Whisky Pieuvre

Whisky Pieuvre

mardi 18 janvier 2011

Belle époque pour vous verrez quoi

Je critique beaucoup. J'en ai conscience. Il faut dire qu'à renforts malsains d'introspections innombrables débutant avec le réveil et finissant avec un sommeil lourd de whisky, de drogues et de déceptions convoquées, j'ai fini par acquérir une science de moi-même incroyablement poussée; elle me dispense de toute psychanalyse et valide ainsi mon personnage dédaigneux des freuditudes poussives que l'homme moderne et hype se doit aujourd'hui de qualifier de vieillerie. En ce qui me concerne, voilà plus de vingt ans que la psychanalyse -investie si précocement par le vulgus- est venue remplir la poubelle mentale où je m'efforce de jeter, progressivement, le monde et tout ce qui le perpétue. Elle y a rejoint les grands concepts condamnés par mon esprit, les actes humains méprisés par mon âme, les gens bannis par mon ennui. Toute cette ordure me fait courber l'échine, c'est vrai, mais jamais je n'ai eu la faiblesse de l'alléger. Jamais je n'ai exhumé quoique ce soit. Du moins jusqu'à la semaine dernière.
La semaine dernière, je l’avoue, j’ai cédé à mes humanités : peut-être adouci par un contexte hivernal prometteur de dépressions sordides chez mes proches et donc de critiques prochaines de leurs faiblesses, je me suis surpris à sécréter l’une des trois émotions prolétaires (dans l’ordre : l’Amour, le SMIC et Patrick Sébastien). Sans emploi et ne recevant que les chaînes polonaises, c’est bien du premier mal que je suis atteint. Qu’on ne m’imagine pas mordeur de roses ou marcheur longitudinal de fleuves populeux ; mon sentiment s’exprime avec la délicatesse d’un film muet.
Il faut dire que je n’ai qu’à recevoir, à rendre comme le miroir ; elle aime par flèches complexes, intelligente et rousse, et moi sous les assauts je me contente de voir, moi critique amoureux, moi spectateur conquis. Car son amour est une performance.
Nous marchons –loin des fleuves-, s’accordant le main dans la main par autodérision, chroniquant le kitsch des architectures ; je l’appelle Natacha et elle connait mon vrai nom.
Ses baisers effacent toutes les femmes de ma vie, y compris les réelles. Parfois ces baisers s’étendent et nous nous égarons dans les lieux publics, se moquant bien du regard des bourgeois et des trois internautes un peu frustrés que la fonction vidéo de mon téléphone soulage éphémèrement.
Puis généralement nous croisons mon ex-femme qui par hasard passe par son hall d’entrée pour rentrer chez elle, et nous fuyons en riant de sa mine démise.

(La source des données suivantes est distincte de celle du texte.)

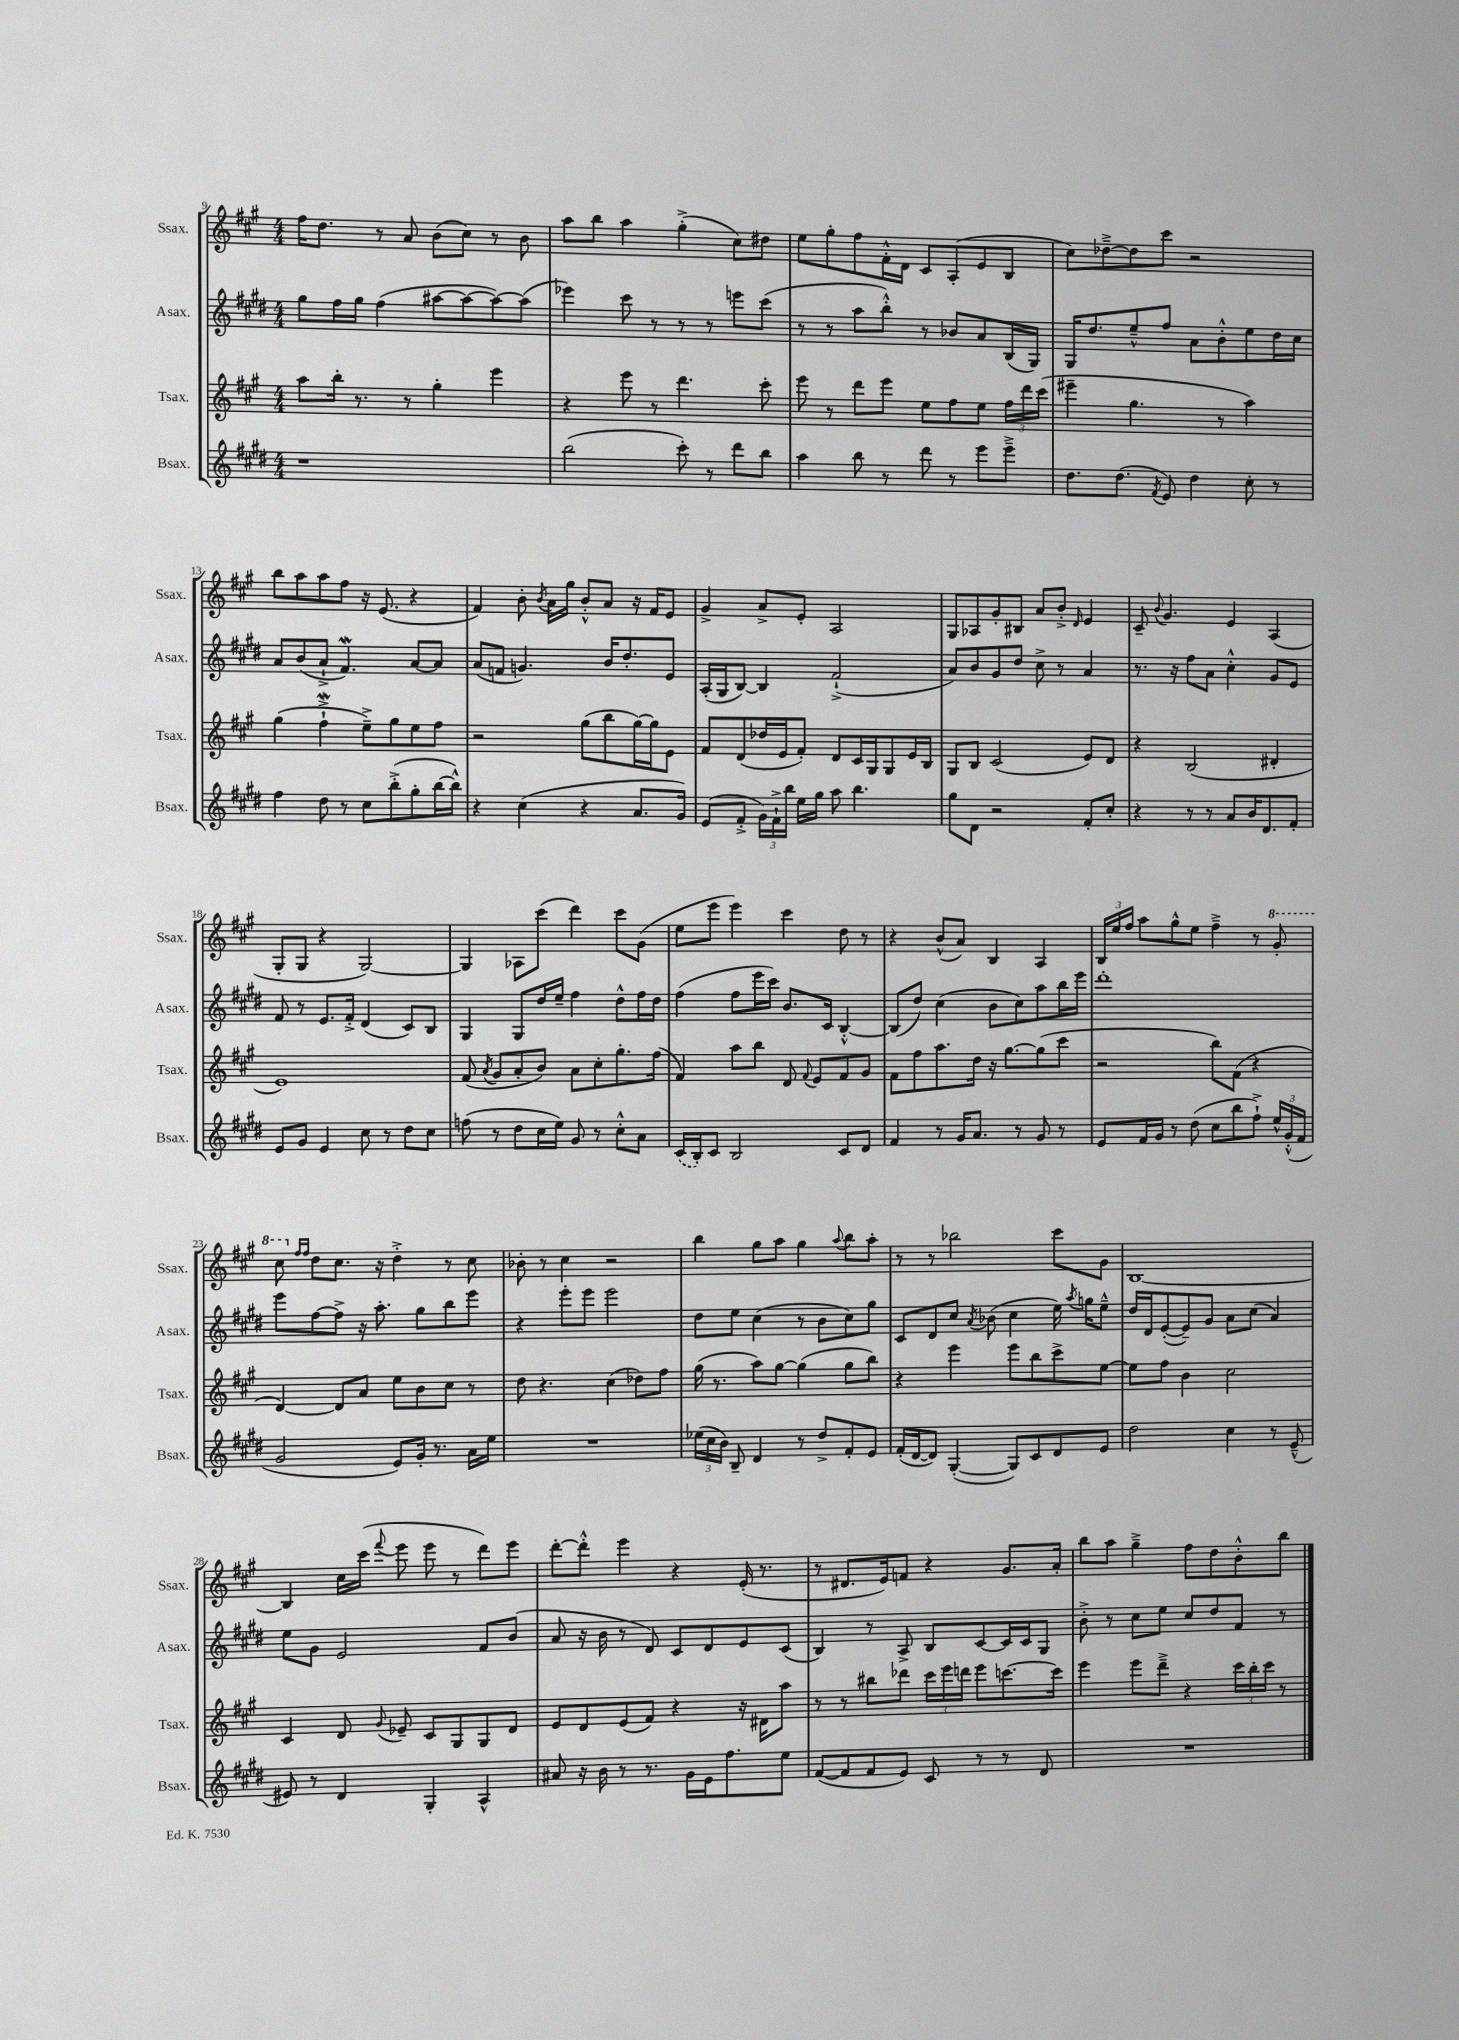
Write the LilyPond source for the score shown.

<<
\new StaffGroup <<
\new Staff = "s0" \with { instrumentName = "Ssax." shortInstrumentName = "Ssax." } {
    \clef treble \key a \major \numericTimeSignature \time 4/4
    \autoBeamOff fis''16[ d''8.] r8 a'8 b'8[( cis''8]) r8 b'8 |
    a''8[ b''8] a''4 gis''4-.->( cis''8[) dis''8] |
    e''8[ gis''8-. fis''8 fis'16-.-^ d'16] cis'8[ a8-.( e'8 b8] |
    cis''8[) des''8~---> des''8 cis'''8] r2 |
    b''8[ a''8 a''8 fis''8] r16 e'8.( r4 |
    fis'4) b'8-. \acciaccatura { b'8 } a'16[ gis''16] b'8[-.-^ a'8] r16 fis'16[ e'8] |
    gis'4-> a'8[-> e'8]-. a2 |
    gis8[ aes8 gis'8-. bis8] a'8[ b'8]-.-> \grace { d'16 } e'4 |
    cis'8-- \appoggiatura { b'8 } gis'4. e'4 a4( |
    gis8[-. gis8] r4 gis2~) |
    gis4 aes8[ cis'''8]( d'''4) cis'''8[ gis'8]( |
    e''8[ e'''8] e'''4) cis'''4 d''8 r8 |
    r4 b'8[-^( a'8]) b4 a4 |
    \tuplet 3/2 { b16[ e''16 fis''16] } a''8[ gis''8-^ e''8] fis''4---> r8 \ottava #1 gis''8-. |
    cis'''8 \ottava #0 \grace { fis''16[ fis''16] } d''8[ cis''8.] r16 d''4-.-> r8 cis''8 |
    bes'8-. r8 cis''4 r2 |
    b''4 gis''8[ a''8] gis''4 \appoggiatura { a''8 } b''8[ a''8]-. |
    r8 r8 bes''2 cis'''8[ gis'8] |
    b1~ |
    b4 cis''16[ cis'''16]( \appoggiatura { fis'''8 } e'''8 e'''8 r8 d'''8[) e'''8] |
    d'''8[~-. d'''8]-.-^ e'''4 r4 e'16-.( r8. |
    r8 dis'8.[ e'16) f'8] r4 gis'8.[ a'16]-. |
    b''8[ a''8] gis''4---> fis''8[ d''8 b'8-.-^ b''8] \bar "|." |
}
\new Staff = "s1" \with { instrumentName = "Asax." shortInstrumentName = "Asax." } {
    \clef treble \key e \major \numericTimeSignature \time 4/4
    \autoBeamOff gis''8[ fis''16 gis''16] fis''4( ais''8[~ ais''8~ ais''8~) ais''8]( |
    ees'''4) cis'''8 r8 r8 r8 e'''8[ cis'''8]( |
    r8 r8 a''8[ b''8]-.-^) r8 bes'8[ a'8 b16( gis16]) |
    gis16[ dis''8. e''8---^ fis''8] a'8[ b'8-.-^ e''8 dis''16 cis''16] |
    a'8[ b'8( a'8]-!-> fis'4.\mordent) a'8[~ a'8] |
    a'8[( f'8] g'4.) b'16[ dis''8.-. e'8] |
    a16[-.( gis16 b8]~) b4 fis'2-!->( |
    a'8[) b'8 gis'8 dis''8] cis''8-> r8 a'4 |
    r8. r16 fis''8[ a'8] cis''4-.-^ gis'8[ e'8] |
    fis'8 r8 e'8.[ fis'16]-.-> dis'4( cis'8[) b8] |
    gis4 gis8[ dis''16 e''16]-- fis''4 dis''8[-^ fis''16 dis''16] |
    fis''4( fis''8[ e'''16 cis'''16]) b'8.[ cis'16] b4~-.-^ |
    b8[( dis''8]) cis''4( b'8[ cis''8) a''8 b''16 e'''16] |
    dis'''1-. |
    e'''8[ fis''8~ fis''8]-> r16 a''8.-. gis''8[ b''8 e'''8] |
    r4 e'''8[-. e'''8] e'''2 |
    dis''8[ e''8] cis''4( r8 b'8[ cis''8) gis''8] |
    cis'8[ dis'8 cis''8] \acciaccatura { a'8 } bes'8( cis''4 e''16) \acciaccatura { a''8 } g''16[ e''8]---^ |
    dis''16[ dis'16 e'8~-.( e'8--) gis'8] a'8[ cis''8]( a'4) |
    e''8[ gis'8] e'2 fis'8[ b'8]( |
    a'8 r16 b'16 r8 dis'8) cis'8[ dis'8 e'8 cis'8]( |
    b4) r8 a8-> b8[ cis'8~ cis'16 cis'16 gis8] |
    b'8-.-> r8 cis''8[ e''8] cis''8[ dis''8 fis'8] r8 \bar "|." |
}
\new Staff = "s2" \with { instrumentName = "Tsax." shortInstrumentName = "Tsax." } {
    \clef treble \key a \major \numericTimeSignature \time 4/4
    \autoBeamOff a''8[ b''16]-. r8. r8 gis''4-. e'''4 |
    r4 e'''8 r8 d'''4. cis'''8-. |
    e'''8 r8 d'''8[ e'''8] e''8[ fis''8 e''8] \tuplet 3/2 { fis''16[ d'''16 cis'''16]( } |
    eis'''4-- gis''4. r8 a''4) |
    gis''4( fis''4-!->\mordent e''8[--->) gis''8 e''8 fis''8] |
    r2 gis''8[( b''8 gis''16~) gis''16 e'8] |
    fis'8[ d'8( des''16 e'16 fis'8]-.) d'8[ cis'16 gis16 gis8 e'16 b16] |
    gis8[ b8] cis'2( e'8[) d'8] |
    r4 b2( dis'4-. |
    e'1) |
    fis'8( \acciaccatura { a'8 } gis'8[ a'8-. b'8]) a'8[ cis''8-. gis''8.-. fis''16]( |
    fis'4) a''8[ b''8] d'8 \appoggiatura { fis'8 } e'8[ fis'8 gis'8] |
    fis'8[ fis''8 a''8. d''16] r16 gis''8.[~ gis''8( cis'''8] |
    r2 b''8[) fis'8]( r4 |
    d'4~) d'8[ a'8] e''8[ b'8 cis''8] r8 |
    d''8 r4. cis''4( des''8[) fis''8] |
    gis''16( r8. a''8[) gis''8]~ gis''4( gis''8[ b''8]) |
    r4 e'''4 e'''8[ b''8 cis'''8-> e''8]~ |
    e''8[ fis''8] b'4 cis''2 |
    cis'4 d'8 \appoggiatura { gis'8 } ees'8-- cis'8[ gis8 gis8 d'8] |
    e'8[ d'8 e'8( fis'8]) r4 r16 dis'16[ a''8] |
    r8 r8 bis''8[ des'''8] \tuplet 3/2 { cis'''16[ e'''16 d'''16] } e'''8[ c'''8.~ c'''16] |
    e'''4 e'''8[ d'''8]---> r4 \tuplet 3/2 { cis'''16[ b''16-. cis'''16] } r8 \bar "|." |
}
\new Staff = "s3" \with { instrumentName = "Bsax." shortInstrumentName = "Bsax." } {
    \clef treble \key e \major \numericTimeSignature \time 4/4
    \autoBeamOff r1 |
    b''2( cis'''8-.) r8 dis'''8[ b''8] |
    a''4 b''8 r8 dis'''8 r8 e'''8[ e'''8]---> |
    dis''8.[ dis''8.]( \acciaccatura { fis'8 } e'8) dis''4 cis''8-. r8 |
    fis''4 dis''8 r8 cis''8[ b''8-.->( gis''8-. b''16~ b''16]-^) |
    r4 cis''4( r4 a'8.[ gis'16]) |
    e'8[( fis'8]-.-> \tuplet 3/2 { gis'16[) fis'16-!-> b''16] } e''16[ gis''16] a''8 b''4. |
    gis''8[ dis'8] r2 fis'8[-. cis''8]-. |
    r4 r8 r8 a'8[ b'16 dis'8. fis'8]-. |
    e'8[ gis'8] e'4 cis''8 r8 dis''8[ cis''8] |
    f''8( r8 dis''8[ cis''16 e''16]) gis'8 r8 cis''8[-.-^ a'8] |
    \once \slurDashed cis'16[( b16-.) cis'8] b2 cis'8[ dis'8] |
    fis'4 r8 gis'16[ a'8.] r8 gis'8 r8 |
    e'8[ fis'16 gis'16] r8 dis''8( cis''8[ b''8 fis''8]-!->) \tuplet 3/2 { e''16[-^ gis'16-.-^( fis'16] } |
    gis'2 e'8[) gis'16]-. r8. a'16[ e''16] |
    R1 |
    \tuplet 3/2 { ees''16[( cis''16 b'16]) } b8-- dis'4 r8 dis''8[-> fis'8-. e'8] |
    fis'16[-.( dis'16~ dis'8]) gis4~-.( gis8[) cis'8 dis'8 e'8] |
    dis''2 cis''4 r8 e'8---^( |
    eis'8) r8 dis'4 gis4-. a4-^ |
    ais'8 r16 b'16 r8 r8. gis'16[ e'16 fis''8. e''8] |
    fis'8[~( fis'8 fis'8 e'8]) cis'8 r8 r8 dis'8 |
    R1 \bar "|." |
}
>>
>>
\layout { \context { \Score currentBarNumber = #9 } }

Ah, le bonheur est ailé ! Le bonheur a les yeux grands, la chevelure orange ; Natacha me donne sa main hilare et nous courons dans la ville, badigeonnés d’amour, se roulant dans la joie. Natacha est sans faille, son plafond se confond avec le ciel.
J’ai hâte de voir sa performance lorsque je la quitterai vendredi prochain.